A problem is said to be NP-hard if everything in NP can be transformed in polynomial time into it even though it may not be in NP. Conversely, a problem is NP-complete if it is both in NP and NP-hard. The NP-complete problems represent the hardest problems in NP.
What is NP-hard problem with example?
An example of an NP-hard problem is the decision subset sum problem: given a set of integers, does any non-empty subset of them add up to zero? That is a decision problem and happens to be NP-complete.
What is meant by NP-complete?
(definition) Definition: The complexity class of decision problems for which answers can be checked for correctness, given a certificate, by an algorithm whose run time is polynomial in the size of the input (that is, it is NP) and no other NP problem is more than a polynomial factor harder.
Are all NP problems NP-complete?
Not necessarily. It can happen that NP is a known upper-bound (ie. we know how to solve it in non-deterministic polynomial time) but not a known lower-bound (a more efficient algorithm may or may not exist). An example of such a problem is graph isomorphism.

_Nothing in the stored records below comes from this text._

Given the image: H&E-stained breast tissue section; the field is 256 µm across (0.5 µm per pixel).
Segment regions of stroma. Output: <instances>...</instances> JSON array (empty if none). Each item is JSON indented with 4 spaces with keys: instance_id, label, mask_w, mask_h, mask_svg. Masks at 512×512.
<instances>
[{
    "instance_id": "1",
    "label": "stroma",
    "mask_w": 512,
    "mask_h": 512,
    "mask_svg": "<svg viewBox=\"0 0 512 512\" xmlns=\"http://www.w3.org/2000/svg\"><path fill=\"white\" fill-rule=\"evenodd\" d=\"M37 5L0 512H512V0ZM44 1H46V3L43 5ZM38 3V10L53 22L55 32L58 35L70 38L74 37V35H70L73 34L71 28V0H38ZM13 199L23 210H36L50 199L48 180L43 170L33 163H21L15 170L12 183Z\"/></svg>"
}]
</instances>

What is P and NP problems?
P is set of problems that can be solved by a deterministic Turing machine in Polynomial time. • NP is set of problems that can be solved by a Non-deterministic Turing Machine in Polynomial time.
Are puzzles NP-complete?
Often this difficulty can be shown mathematically, in the form of computational intractibility results: every NP-complete problem is in some sense a puzzle, and conversely many puzzles are NP-complete. Two-player games often have higher complexities such as being PSPACE-complete.
What is difference between NP and P?
Roughly speaking, P is a set of relatively easy problems, and NP is a set that includes what seem to be very, very hard problems, so P = NP would imply that the apparently hard problems actually have relatively easy solutions.
What is recursion and backtracking?
Difference between Recursion and Backtracking: In recursion, the function calls itself until it reaches a base case. In backtracking, we use recursion to explore all the possibilities until we get the best result for the problem.
Is Sudoku A NP?
Sudoku is NP-complete when generalized to a n × n grid however a standard 9 × 9 Sudoku is not NP- complete.